● Data for analysis
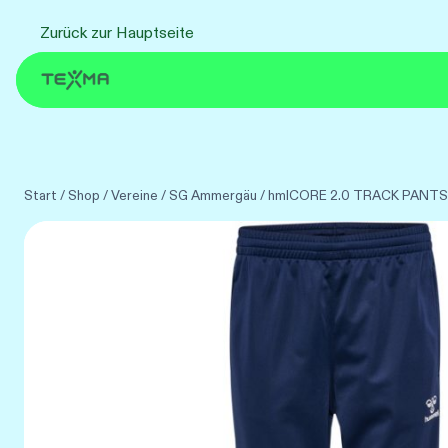
Zum
Zurück zur Hauptseite
Inhalt
springen
Start
/
Shop
/
Vereine
/
SG Ammergäu
/
hmlCORE 2.0 TRACK PAN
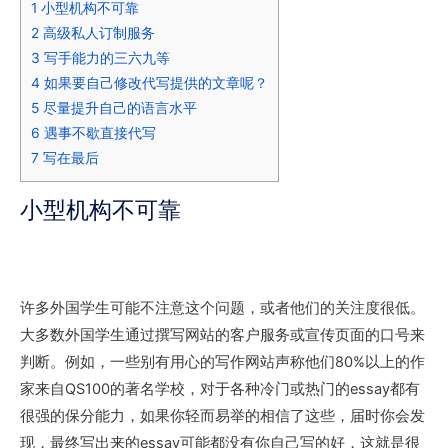
1
小型机构不可靠
2
高级私人订制服务
3
写手能力的三六九等
4
如果要自己修改代写提供的文章呢？
5
尽量提升自己的语言水平
6
遇事不歇直接代写
7
写在最后
小型机构不可靠
许多外国学生可能不注意这个问题，或者他们的关注度很低。
大多数外国学生通过撰写网站的客户服务或宣传页面的口号来
判断。例如，一些别有用心的写作网站声称他们80%以上的作
家来自QS100的著名学校，
对于各种冷门或热门的essay都有
很强的保分能力，如果你轻而易举的相信了这些，届时你会发
现，最终写出来的essay可能都没有你自己写的好，这就是很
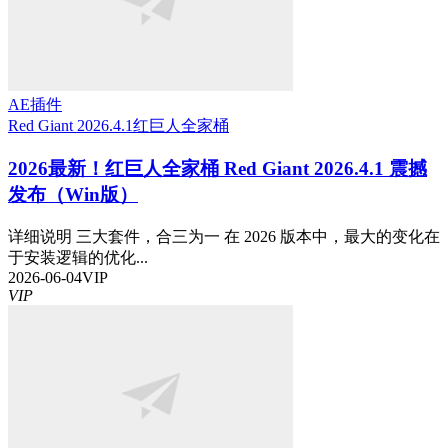
AE插件
Red Giant 2026.4.1
红巨人全家桶
2026最新！红巨人全家桶 Red Giant 2026.4.1 震撼
发布（Win版）
详细说明 三大套件，合三为一 在 2026 版本中，最大的变化在
于安装逻辑的优化...
2026-06-04
VIP
VIP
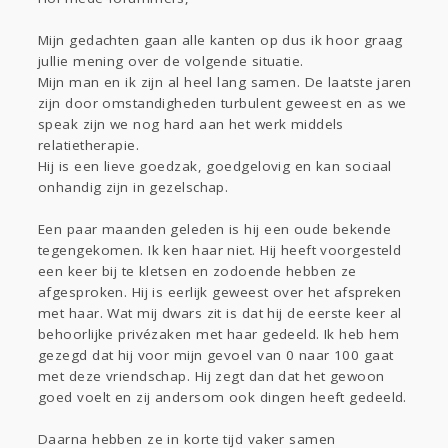
Sport
Contact
Viva zoekt
Aangeboden
Gevraagd
Horen
Doen
Zien
Mijn gedachten gaan alle kanten op dus ik hoor graag
jullie mening over de volgende situatie.
Lezen
Mijn man en ik zijn al heel lang samen. De laatste jaren
zijn door omstandigheden turbulent geweest en as we
speak zijn we nog hard aan het werk middels
relatietherapie.
Hij is een lieve goedzak, goedgelovig en kan sociaal
onhandig zijn in gezelschap.
Een paar maanden geleden is hij een oude bekende
tegengekomen. Ik ken haar niet. Hij heeft voorgesteld
een keer bij te kletsen en zodoende hebben ze
afgesproken. Hij is eerlijk geweest over het afspreken
met haar. Wat mij dwars zit is dat hij de eerste keer al
behoorlijke privézaken met haar gedeeld. Ik heb hem
gezegd dat hij voor mijn gevoel van 0 naar 100 gaat
met deze vriendschap. Hij zegt dan dat het gewoon
goed voelt en zij andersom ook dingen heeft gedeeld.
Daarna hebben ze in korte tijd vaker samen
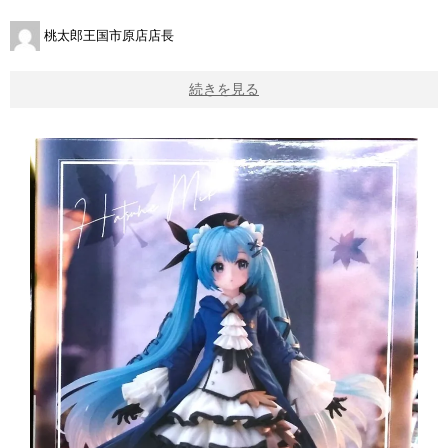
桃太郎王国市原店店長
続きを見る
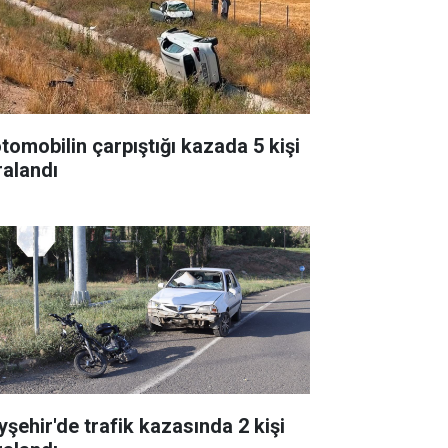
otomobilin çarpıştığı kazada 5 kişi
ralandı
yşehir'de trafik kazasında 2 kişi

● What the task requires
Go through the material above and retype every line exactly, without the images.

● Result for this task
Zum
Zurück zur Hauptseite
Inhalt
springen
Start
/
Shop
/
Vereine
/
SG Ammergäu
/
hmlCORE 2.0 TRACK PAN
1
小型机构不可靠
2
高级私人订制服务
3
写手能力的三六九等
4
如果要自己修改代写提供的文章呢？
5
尽量提升自己的语言水平
6
遇事不歇直接代写
7
写在最后
小型机构不可靠
许多外国学生可能不注意这个问题，或者他们的关注度很低。
大多数外国学生通过撰写网站的客户服务或宣传页面的口号来
判断。例如，一些别有用心的写作网站声称他们80%以上的作
家来自QS100的著名学校，
对于各种冷门或热门的essay都有
很强的保分能力，如果你轻而易举的相信了这些，届时你会发
现，最终写出来的essay可能都没有你自己写的好，这就是很
AE插件
Red Giant 2026.4.1
红巨人全家桶
2026最新！红巨人全家桶 Red Giant 2026.4.1 震撼
发布（Win版）
详细说明 三大套件，合三为一 在 2026 版本中，最大的变化在
于安装逻辑的优化...
2026-06-04
VIP
VIP
Sport
Contact
Viva zoekt
Aangeboden
Gevraagd
Horen
Doen
Zien
Mijn gedachten gaan alle kanten op dus ik hoor graag
jullie mening over de volgende situatie.
Lezen
Mijn man en ik zijn al heel lang samen. De laatste jaren
zijn door omstandigheden turbulent geweest en as we
speak zijn we nog hard aan het werk middels
relatietherapie.
Hij is een lieve goedzak, goedgelovig en kan sociaal
onhandig zijn in gezelschap.
Een paar maanden geleden is hij een oude bekende
tegengekomen. Ik ken haar niet. Hij heeft voorgesteld
een keer bij te kletsen en zodoende hebben ze
afgesproken. Hij is eerlijk geweest over het afspreken
met haar. Wat mij dwars zit is dat hij de eerste keer al
behoorlijke privézaken met haar gedeeld. Ik heb hem
gezegd dat hij voor mijn gevoel van 0 naar 100 gaat
met deze vriendschap. Hij zegt dan dat het gewoon
goed voelt en zij andersom ook dingen heeft gedeeld.
Daarna hebben ze in korte tijd vaker samen
桃太郎王国市原店店長
続きを見る
otomobilin çarpıştığı kazada 5 kişi
ralandı
yşehir'de trafik kazasında 2 kişi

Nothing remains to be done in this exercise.